= BRIEF =
Rewrite the items from the line containing "See the attached image. Find left" through the end of the items, changing "attached" to "enclosed" and leaving everything else unchanged.

________________________________________

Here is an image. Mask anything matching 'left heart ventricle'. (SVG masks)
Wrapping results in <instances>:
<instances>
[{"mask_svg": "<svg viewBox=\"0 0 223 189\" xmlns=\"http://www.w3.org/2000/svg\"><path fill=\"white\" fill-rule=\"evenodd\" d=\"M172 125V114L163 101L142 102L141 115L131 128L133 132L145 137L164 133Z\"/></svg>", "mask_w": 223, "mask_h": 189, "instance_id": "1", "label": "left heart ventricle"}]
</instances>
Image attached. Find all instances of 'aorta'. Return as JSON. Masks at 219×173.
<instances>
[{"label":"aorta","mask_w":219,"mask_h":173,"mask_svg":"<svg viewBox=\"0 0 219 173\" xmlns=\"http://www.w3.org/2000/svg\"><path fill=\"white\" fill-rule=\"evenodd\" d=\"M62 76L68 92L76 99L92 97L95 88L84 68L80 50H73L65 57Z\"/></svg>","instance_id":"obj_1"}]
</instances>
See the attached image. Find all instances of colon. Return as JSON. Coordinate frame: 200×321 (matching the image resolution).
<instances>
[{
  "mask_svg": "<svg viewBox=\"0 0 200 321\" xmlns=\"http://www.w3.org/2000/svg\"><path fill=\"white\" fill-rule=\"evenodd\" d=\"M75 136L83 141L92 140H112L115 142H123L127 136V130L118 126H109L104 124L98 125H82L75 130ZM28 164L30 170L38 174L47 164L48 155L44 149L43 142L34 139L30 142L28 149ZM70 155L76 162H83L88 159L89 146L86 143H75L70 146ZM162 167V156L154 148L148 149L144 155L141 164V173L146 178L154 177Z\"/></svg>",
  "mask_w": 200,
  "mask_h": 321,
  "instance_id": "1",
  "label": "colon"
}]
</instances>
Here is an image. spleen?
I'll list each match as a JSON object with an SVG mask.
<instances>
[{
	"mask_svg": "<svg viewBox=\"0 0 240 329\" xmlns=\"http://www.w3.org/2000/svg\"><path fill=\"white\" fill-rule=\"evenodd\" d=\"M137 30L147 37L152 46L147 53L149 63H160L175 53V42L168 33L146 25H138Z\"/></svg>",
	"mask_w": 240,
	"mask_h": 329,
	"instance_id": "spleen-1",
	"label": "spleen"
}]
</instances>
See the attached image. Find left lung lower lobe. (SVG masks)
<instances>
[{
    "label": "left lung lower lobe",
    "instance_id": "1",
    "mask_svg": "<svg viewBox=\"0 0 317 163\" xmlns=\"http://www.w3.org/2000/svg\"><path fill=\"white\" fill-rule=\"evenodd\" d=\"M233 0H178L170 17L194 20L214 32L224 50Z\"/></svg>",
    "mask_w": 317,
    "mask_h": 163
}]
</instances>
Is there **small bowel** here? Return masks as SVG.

________________________________________

= SOLUTION BELOW =
See the enclosed image. Find left lung lower lobe. (SVG masks)
<instances>
[{
    "label": "left lung lower lobe",
    "instance_id": "1",
    "mask_svg": "<svg viewBox=\"0 0 317 163\" xmlns=\"http://www.w3.org/2000/svg\"><path fill=\"white\" fill-rule=\"evenodd\" d=\"M233 0H178L170 17L194 20L214 32L224 50Z\"/></svg>",
    "mask_w": 317,
    "mask_h": 163
}]
</instances>
Is there **small bowel** here? Return masks as SVG.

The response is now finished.